What to do.
In the entries, from the line that contains "如是我聞：一時，佛住舍衛國祇樹給孤獨園。爾時，世尊告諸比" through the end of the entries, inclusive, swap "比丘" for "苾芻" and reproduce only those lines with everything else left unchanged.

Data section.

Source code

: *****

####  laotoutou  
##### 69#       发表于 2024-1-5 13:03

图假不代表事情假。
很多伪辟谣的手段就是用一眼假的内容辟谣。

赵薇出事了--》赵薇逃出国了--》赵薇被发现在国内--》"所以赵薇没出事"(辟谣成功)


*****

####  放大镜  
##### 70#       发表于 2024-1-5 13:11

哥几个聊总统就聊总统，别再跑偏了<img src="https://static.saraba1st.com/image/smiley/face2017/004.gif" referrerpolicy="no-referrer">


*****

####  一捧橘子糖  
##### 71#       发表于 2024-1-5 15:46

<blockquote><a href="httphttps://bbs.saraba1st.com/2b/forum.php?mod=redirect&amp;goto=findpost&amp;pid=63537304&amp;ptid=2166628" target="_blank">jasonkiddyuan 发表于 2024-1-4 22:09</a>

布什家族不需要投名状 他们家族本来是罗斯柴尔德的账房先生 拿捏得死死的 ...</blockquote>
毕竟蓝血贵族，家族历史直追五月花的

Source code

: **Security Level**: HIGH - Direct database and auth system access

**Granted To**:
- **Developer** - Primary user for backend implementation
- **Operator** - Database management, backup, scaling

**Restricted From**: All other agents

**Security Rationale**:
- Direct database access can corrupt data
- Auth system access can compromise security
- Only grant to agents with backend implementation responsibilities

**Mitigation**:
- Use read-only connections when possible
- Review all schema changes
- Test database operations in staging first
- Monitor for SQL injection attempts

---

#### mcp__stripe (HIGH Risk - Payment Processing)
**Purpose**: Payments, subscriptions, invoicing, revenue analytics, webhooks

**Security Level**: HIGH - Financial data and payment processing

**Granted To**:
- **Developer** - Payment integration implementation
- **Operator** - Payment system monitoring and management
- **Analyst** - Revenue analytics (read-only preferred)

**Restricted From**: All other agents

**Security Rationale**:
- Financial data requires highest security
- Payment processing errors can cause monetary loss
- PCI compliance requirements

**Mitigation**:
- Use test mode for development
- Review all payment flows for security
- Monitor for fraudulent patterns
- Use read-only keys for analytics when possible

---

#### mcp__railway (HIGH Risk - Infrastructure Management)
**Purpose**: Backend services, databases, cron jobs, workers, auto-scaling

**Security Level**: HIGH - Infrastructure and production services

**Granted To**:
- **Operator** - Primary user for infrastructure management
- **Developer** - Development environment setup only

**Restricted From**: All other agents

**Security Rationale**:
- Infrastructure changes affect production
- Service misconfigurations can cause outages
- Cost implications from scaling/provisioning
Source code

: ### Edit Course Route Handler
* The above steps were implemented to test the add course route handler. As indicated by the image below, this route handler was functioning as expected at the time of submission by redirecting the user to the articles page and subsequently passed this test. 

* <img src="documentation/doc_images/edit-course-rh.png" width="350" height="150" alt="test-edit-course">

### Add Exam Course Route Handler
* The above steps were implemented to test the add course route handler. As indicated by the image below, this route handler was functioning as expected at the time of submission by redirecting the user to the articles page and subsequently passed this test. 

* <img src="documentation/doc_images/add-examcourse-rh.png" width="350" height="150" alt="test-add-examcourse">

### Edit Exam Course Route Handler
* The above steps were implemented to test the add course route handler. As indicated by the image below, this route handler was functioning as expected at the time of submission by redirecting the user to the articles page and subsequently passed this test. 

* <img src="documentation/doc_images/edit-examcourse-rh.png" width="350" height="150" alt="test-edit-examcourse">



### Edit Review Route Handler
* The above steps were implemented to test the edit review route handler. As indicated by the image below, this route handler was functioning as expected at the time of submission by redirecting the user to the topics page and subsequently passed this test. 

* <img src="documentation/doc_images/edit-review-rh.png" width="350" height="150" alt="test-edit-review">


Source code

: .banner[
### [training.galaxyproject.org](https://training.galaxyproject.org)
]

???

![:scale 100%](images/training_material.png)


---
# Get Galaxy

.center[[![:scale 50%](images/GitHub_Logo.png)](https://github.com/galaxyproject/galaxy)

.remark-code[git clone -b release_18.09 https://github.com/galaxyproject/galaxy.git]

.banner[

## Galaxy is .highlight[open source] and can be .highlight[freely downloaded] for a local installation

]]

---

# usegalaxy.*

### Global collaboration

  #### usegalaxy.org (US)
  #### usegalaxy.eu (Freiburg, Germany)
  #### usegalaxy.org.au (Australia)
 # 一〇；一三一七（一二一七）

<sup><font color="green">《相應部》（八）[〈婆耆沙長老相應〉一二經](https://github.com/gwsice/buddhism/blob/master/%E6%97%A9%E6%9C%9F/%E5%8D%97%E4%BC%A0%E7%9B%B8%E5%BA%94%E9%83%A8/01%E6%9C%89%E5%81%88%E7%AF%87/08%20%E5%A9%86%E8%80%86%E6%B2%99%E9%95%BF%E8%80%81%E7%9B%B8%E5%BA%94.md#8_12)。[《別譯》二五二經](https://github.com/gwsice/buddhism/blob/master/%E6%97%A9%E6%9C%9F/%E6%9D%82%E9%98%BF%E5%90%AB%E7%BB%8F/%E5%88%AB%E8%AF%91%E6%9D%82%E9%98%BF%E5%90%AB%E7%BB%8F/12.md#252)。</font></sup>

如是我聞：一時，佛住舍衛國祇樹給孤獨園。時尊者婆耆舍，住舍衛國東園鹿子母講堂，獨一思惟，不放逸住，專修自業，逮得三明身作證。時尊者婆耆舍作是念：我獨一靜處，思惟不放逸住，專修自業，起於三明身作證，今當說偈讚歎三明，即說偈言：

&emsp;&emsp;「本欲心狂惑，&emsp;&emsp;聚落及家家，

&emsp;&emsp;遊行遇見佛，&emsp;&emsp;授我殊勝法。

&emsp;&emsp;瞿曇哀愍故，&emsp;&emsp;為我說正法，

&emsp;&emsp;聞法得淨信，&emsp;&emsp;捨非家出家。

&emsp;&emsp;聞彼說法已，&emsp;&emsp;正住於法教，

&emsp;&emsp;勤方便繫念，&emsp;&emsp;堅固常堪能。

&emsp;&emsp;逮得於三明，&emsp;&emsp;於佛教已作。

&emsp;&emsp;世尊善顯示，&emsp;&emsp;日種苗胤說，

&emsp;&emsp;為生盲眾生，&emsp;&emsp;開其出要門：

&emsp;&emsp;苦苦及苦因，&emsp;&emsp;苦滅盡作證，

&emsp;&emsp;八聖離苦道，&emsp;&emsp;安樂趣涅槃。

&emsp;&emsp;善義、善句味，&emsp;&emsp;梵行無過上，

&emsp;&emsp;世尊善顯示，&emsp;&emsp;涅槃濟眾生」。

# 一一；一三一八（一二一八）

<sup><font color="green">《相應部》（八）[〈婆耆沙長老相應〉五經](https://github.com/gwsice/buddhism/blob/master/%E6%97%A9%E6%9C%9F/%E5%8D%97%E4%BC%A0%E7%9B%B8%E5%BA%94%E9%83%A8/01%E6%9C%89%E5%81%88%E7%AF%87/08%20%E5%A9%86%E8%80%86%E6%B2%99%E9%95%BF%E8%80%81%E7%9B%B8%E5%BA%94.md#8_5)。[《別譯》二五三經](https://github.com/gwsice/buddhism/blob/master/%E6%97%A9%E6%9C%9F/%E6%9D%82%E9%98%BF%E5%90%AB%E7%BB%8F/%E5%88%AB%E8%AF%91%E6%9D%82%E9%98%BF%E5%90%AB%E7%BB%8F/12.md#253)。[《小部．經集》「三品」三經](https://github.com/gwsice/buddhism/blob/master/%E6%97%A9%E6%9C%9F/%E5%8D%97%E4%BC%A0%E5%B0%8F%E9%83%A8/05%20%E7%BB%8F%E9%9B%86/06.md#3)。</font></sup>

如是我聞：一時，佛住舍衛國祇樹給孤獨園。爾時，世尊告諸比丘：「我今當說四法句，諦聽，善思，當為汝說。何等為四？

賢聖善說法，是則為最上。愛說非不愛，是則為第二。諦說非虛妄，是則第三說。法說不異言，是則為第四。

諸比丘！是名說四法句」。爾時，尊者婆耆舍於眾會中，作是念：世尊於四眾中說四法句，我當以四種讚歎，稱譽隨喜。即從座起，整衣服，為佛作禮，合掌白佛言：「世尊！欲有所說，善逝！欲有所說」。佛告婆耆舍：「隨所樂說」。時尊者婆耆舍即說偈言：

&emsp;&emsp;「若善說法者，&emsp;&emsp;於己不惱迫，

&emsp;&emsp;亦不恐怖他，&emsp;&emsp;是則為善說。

Result of the task.
如是我聞：一時，佛住舍衛國祇樹給孤獨園。爾時，世尊告諸苾芻：「我今當說四法句，諦聽，善思，當為汝說。何等為四？

賢聖善說法，是則為最上。愛說非不愛，是則為第二。諦說非虛妄，是則第三說。法說不異言，是則為第四。

諸苾芻！是名說四法句」。爾時，尊者婆耆舍於眾會中，作是念：世尊於四眾中說四法句，我當以四種讚歎，稱譽隨喜。即從座起，整衣服，為佛作禮，合掌白佛言：「世尊！欲有所說，善逝！欲有所說」。佛告婆耆舍：「隨所樂說」。時尊者婆耆舍即說偈言：

&emsp;&emsp;「若善說法者，&emsp;&emsp;於己不惱迫，

&emsp;&emsp;亦不恐怖他，&emsp;&emsp;是則為善說。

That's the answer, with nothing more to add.